The recent Carbon Trust report for the IWEA, entitled Harnessing our potential, identified significant skills shortages for offshore wind in Ireland across the areas of engineering financial services and logistics. The IWEA says that as Ireland is a relatively new entrant to the offshore wind market, there are "opportunities to develop and implement strategies to address the skills shortages for delivering offshore wind and for Ireland to be a net exporter of human capital and skills to the highly competitive global offshore wind supply chain". Offshore wind requires a diverse workforce with jobs in both transferable (for example from the oil and gas sector) and specialist disciplines across apprenticeships and higher education. IWEA have a training network called the Green Tech Skillnet that facilitates training and networking opportunities in the renewable energy sector.

It is expected that developing the 3.5 GW of offshore wind energy identified in the Government's Climate Action Plan would create around 2,500 jobs in construction and development and around 700 permanent operations and maintenance jobs.
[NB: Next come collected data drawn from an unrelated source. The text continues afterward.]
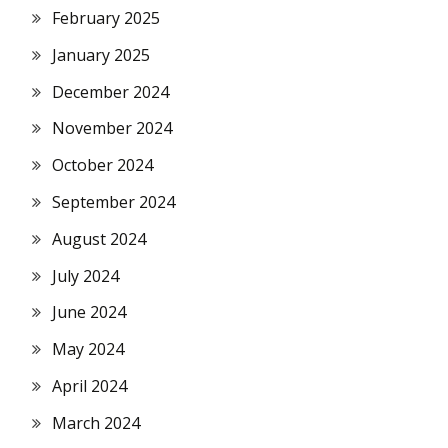
February 2025
January 2025
December 2024
November 2024
October 2024
September 2024
August 2024
July 2024
June 2024
May 2024
April 2024
March 2024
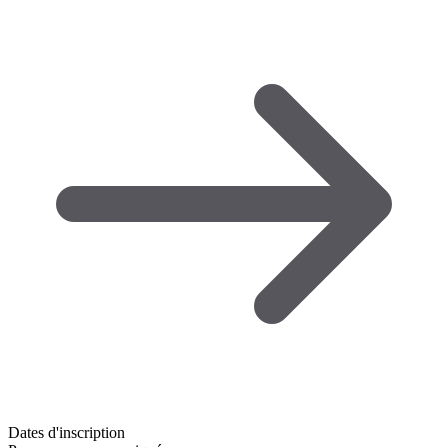
Dates d'inscription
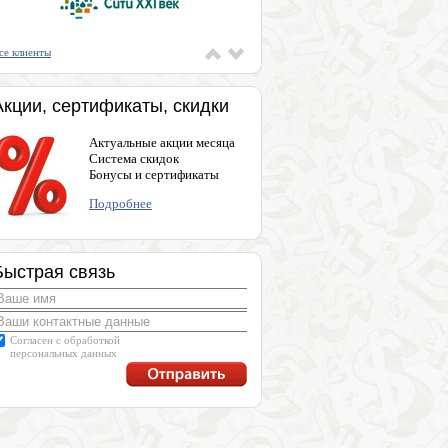
се клиенты
Акции, сертификаты, скидки
Актуальные акции месяца
Система скидок
Бонусы и сертификаты
Подробнее
Быстрая связь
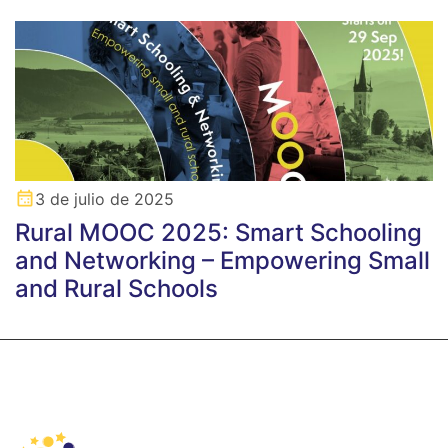
3 de julio de 2025
Rural MOOC 2025: Smart Schooling
and Networking – Empowering Small
and Rural Schools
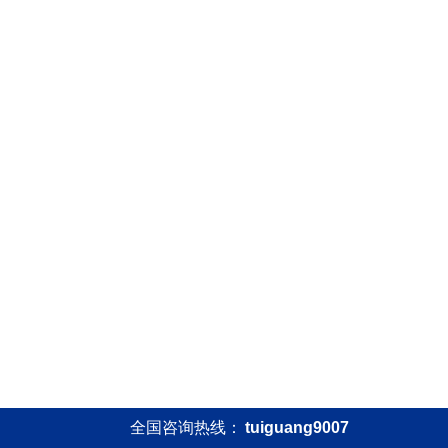
全国咨询热线：
tuiguang9007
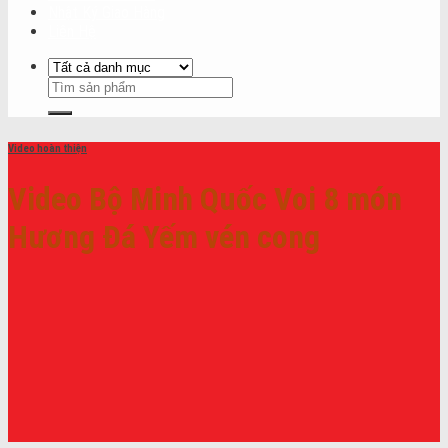
Nhật Ký Giao Hàng
Liên Hệ
Video hoàn thiện
Video Bộ Minh Quốc Voi 8 món
Hương Đá Yếm vén cong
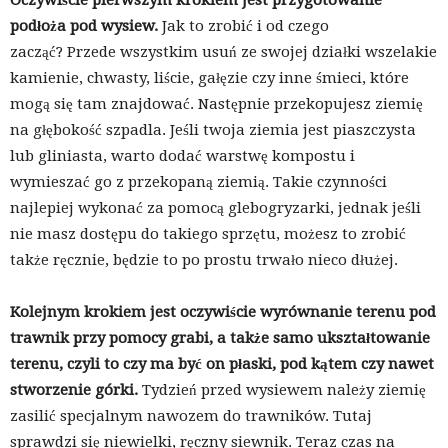
podłoża pod wysiew.
Jak to zrobić i od czego
zacząć? Przede wszystkim usuń ze swojej działki wszelakie
kamienie, chwasty, liście, gałęzie czy inne śmieci, które
mogą się tam znajdować. Następnie przekopujesz ziemię
na głębokość szpadla. Jeśli twoja ziemia jest piaszczysta
lub gliniasta, warto dodać warstwę kompostu i
wymieszać go z przekopaną ziemią. Takie czynności
najlepiej wykonać za pomocą glebogryzarki, jednak jeśli
nie masz dostępu do takiego sprzętu, możesz to zrobić
także ręcznie, będzie to po prostu trwało nieco dłużej.
Kolejnym krokiem jest oczywiście wyrównanie terenu pod
trawnik przy pomocy grabi, a także samo ukształtowanie
terenu, czyli to czy ma być on płaski, pod kątem czy nawet
stworzenie górki.
Tydzień przed wysiewem należy ziemię
zasilić specjalnym nawozem do trawników. Tutaj
sprawdzi się niewielki, ręczny siewnik. Teraz czas na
The Programme for Government published in 2020 has an enhanced target of 5 GW of offshore wind which would create even more employment. The industry says that in the initial stages, the development of offshore wind energy would create employment in conducting environmental surveys, community engagement and development applications for planning. As a site moves to construction, people with backgrounds in various types of engineering, marine construction and marine transport would be recruited. Once the site is up and running , a project requires a team of turbine technicians, engineers and administrators to ensure the wind farm is fully and properly maintained, as well as crew for the crew transfer vessels transporting workers from shore to the turbines.

The IEA says that today's offshore wind market "doesn't even come close to tapping the full potential – with high-quality resources available in most major markets". It estimates that offshore wind has the potential to generate more than 420 000 Terawatt hours per year (TWh/yr) worldwide – as in more than 18 times the current global electricity demand. One Terawatt is 114 megawatts, and to put it in context, Scotland it has a population a little over 5 million and requires 25 TWh/yr of electrical energy.

Not as advanced as wind, with anchoring a big challenge – given that the most effective wave energy has to be in the most energetic locations, such as the Irish west coast. Britain, Ireland and Portugal are regarded as most advanced in developing wave energy technology. The prize is significant, the industry says, as there are forecasts that varying between 4000TWh/yr to 29500TWh/yr. Europe consumes around 3000TWh/year.

The industry has two main umbrella organisations – the Irish Wind Energy Association, which represents both onshore and offshore wind, and the Marine Renewables Industry Association, which focuses on all types of renewable in the marine environment.